The financial bailout is just a first step for the economy
Economy needs more than the $700 billion “rescue package”
By Tom Stundza -- Purchasing, 9/26/2008 2:16:00 PM
Even if the $700 billion financial rescue package finally passes Congress during this weekend or next week, it will only be the first step to salvage the economy, says Eugenio J. Alemán, senior economist at Wells Fargo Economics in Minneapolis. “This package doesn’t include the recapitalization of banks, something that will take some time and without which economic growth will remain impaired,” he tells clients. “Very few financial institutions are lending today and the reason is that losses have left them in a very delicate capital position.”

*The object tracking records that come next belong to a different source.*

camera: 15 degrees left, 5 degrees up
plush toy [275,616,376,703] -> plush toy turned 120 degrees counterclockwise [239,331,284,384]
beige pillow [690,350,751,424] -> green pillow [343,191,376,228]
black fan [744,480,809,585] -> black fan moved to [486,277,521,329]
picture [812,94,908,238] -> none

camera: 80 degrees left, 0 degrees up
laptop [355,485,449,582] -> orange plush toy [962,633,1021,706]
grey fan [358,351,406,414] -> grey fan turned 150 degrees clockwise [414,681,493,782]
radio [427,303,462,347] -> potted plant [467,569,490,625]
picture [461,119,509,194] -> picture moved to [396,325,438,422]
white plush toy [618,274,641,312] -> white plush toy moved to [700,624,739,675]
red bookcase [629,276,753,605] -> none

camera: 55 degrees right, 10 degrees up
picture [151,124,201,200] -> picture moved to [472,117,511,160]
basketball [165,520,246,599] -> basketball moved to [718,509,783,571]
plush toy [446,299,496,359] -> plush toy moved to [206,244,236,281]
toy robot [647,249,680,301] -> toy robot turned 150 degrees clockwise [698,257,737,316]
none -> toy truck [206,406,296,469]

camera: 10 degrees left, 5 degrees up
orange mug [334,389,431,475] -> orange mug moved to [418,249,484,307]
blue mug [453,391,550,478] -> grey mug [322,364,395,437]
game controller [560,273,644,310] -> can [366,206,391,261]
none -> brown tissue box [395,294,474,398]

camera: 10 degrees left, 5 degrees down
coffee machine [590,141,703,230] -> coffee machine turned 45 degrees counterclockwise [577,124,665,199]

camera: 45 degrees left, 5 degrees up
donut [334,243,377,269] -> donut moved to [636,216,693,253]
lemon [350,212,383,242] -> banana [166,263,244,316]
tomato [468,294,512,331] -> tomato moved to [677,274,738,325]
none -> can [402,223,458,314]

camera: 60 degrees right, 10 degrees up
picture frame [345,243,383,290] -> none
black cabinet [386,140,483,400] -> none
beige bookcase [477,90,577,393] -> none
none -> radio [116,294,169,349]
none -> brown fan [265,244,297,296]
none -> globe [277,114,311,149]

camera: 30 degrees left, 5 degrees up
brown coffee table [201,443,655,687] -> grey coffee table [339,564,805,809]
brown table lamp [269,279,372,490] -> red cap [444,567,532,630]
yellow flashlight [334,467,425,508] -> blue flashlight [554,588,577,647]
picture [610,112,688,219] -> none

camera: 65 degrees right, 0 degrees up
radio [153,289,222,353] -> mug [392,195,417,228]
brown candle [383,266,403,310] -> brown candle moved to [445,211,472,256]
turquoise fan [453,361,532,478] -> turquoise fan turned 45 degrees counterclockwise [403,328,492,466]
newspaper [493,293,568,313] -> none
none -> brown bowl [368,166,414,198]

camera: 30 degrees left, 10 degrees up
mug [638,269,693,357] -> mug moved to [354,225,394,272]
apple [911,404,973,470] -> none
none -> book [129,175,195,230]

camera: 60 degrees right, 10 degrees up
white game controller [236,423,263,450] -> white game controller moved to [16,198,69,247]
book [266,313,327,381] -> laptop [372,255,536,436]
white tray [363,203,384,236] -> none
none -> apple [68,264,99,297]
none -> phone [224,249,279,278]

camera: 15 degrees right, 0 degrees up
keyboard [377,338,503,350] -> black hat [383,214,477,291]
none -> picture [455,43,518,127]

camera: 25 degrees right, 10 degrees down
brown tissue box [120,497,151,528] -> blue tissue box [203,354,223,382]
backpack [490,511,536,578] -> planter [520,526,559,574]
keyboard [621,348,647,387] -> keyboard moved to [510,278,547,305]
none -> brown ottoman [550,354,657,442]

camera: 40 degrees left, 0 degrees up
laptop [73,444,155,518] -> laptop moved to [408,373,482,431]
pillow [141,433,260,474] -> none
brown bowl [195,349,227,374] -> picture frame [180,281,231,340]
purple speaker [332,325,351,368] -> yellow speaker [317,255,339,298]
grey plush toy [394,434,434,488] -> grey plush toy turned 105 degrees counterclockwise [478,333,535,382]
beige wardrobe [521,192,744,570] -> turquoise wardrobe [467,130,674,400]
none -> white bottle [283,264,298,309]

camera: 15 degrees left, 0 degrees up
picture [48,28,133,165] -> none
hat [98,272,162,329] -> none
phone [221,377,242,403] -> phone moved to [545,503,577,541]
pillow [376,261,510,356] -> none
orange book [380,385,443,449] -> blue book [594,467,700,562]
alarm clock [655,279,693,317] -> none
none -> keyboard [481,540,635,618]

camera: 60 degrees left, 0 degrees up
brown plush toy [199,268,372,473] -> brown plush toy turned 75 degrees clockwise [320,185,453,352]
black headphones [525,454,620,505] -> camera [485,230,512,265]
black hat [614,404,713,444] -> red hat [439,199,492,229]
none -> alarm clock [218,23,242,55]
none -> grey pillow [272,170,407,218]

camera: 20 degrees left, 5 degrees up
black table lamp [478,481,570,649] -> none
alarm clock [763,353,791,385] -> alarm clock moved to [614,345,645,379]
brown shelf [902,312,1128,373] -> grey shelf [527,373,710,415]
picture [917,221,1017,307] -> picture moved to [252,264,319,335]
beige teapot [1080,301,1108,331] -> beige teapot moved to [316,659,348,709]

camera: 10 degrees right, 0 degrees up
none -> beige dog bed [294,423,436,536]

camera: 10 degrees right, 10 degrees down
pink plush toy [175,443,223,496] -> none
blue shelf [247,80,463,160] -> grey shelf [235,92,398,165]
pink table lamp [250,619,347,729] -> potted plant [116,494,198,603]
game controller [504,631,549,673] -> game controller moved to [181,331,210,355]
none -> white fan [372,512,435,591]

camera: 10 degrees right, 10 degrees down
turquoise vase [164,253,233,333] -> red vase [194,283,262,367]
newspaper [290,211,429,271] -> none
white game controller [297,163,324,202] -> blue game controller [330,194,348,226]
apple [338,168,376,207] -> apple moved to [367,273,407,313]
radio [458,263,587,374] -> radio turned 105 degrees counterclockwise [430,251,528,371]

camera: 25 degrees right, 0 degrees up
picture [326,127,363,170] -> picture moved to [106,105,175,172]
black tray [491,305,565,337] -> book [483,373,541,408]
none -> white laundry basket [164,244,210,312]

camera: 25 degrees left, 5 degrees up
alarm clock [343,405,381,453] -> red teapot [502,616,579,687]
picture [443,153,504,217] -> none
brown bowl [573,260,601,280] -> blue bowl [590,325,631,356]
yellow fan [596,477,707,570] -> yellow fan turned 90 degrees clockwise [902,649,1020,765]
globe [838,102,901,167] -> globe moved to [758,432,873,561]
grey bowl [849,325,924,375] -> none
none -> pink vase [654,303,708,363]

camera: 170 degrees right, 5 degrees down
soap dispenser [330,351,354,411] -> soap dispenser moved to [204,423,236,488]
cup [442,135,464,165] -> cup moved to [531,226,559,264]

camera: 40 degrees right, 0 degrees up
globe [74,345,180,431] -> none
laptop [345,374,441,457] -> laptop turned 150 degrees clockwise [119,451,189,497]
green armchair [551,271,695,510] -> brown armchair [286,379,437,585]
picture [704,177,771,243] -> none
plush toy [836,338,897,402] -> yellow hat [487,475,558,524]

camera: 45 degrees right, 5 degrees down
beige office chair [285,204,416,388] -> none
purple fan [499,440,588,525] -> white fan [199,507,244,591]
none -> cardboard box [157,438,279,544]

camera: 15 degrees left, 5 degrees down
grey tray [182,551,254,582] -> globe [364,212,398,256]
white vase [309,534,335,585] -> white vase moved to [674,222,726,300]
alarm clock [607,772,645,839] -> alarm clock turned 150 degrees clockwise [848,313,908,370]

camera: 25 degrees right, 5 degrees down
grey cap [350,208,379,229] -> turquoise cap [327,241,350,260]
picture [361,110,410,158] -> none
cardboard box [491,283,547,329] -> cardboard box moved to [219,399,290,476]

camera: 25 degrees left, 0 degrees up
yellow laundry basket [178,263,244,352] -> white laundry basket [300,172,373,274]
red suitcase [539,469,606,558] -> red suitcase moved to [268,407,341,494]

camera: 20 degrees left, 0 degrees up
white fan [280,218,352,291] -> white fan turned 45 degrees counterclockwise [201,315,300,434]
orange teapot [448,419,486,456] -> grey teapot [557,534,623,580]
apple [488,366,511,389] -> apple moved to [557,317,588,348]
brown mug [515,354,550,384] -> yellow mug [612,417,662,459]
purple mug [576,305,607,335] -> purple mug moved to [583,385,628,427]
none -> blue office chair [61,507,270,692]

Along the same lines, the latest government report on new orders for durable goods came in below expectations and the declines were broad based across most sectors--“reflecting weakening demand at home and abroad in addition to the tightening of credit standards for commercial and industrial loans,” says Kevin Swift, chief economist for the American Chemistry Council in Arlington, Va.
Swift says that housing inventories must be worked off before a recovery in residential construction sector (and subsequent commercial construction) can materialize. “Of course, recent turmoil in credit markets will make it even more difficult to obtain the mortgages required to finance such real estate transactions,” he says. “This suggests the housing market may weaken further in the short term.”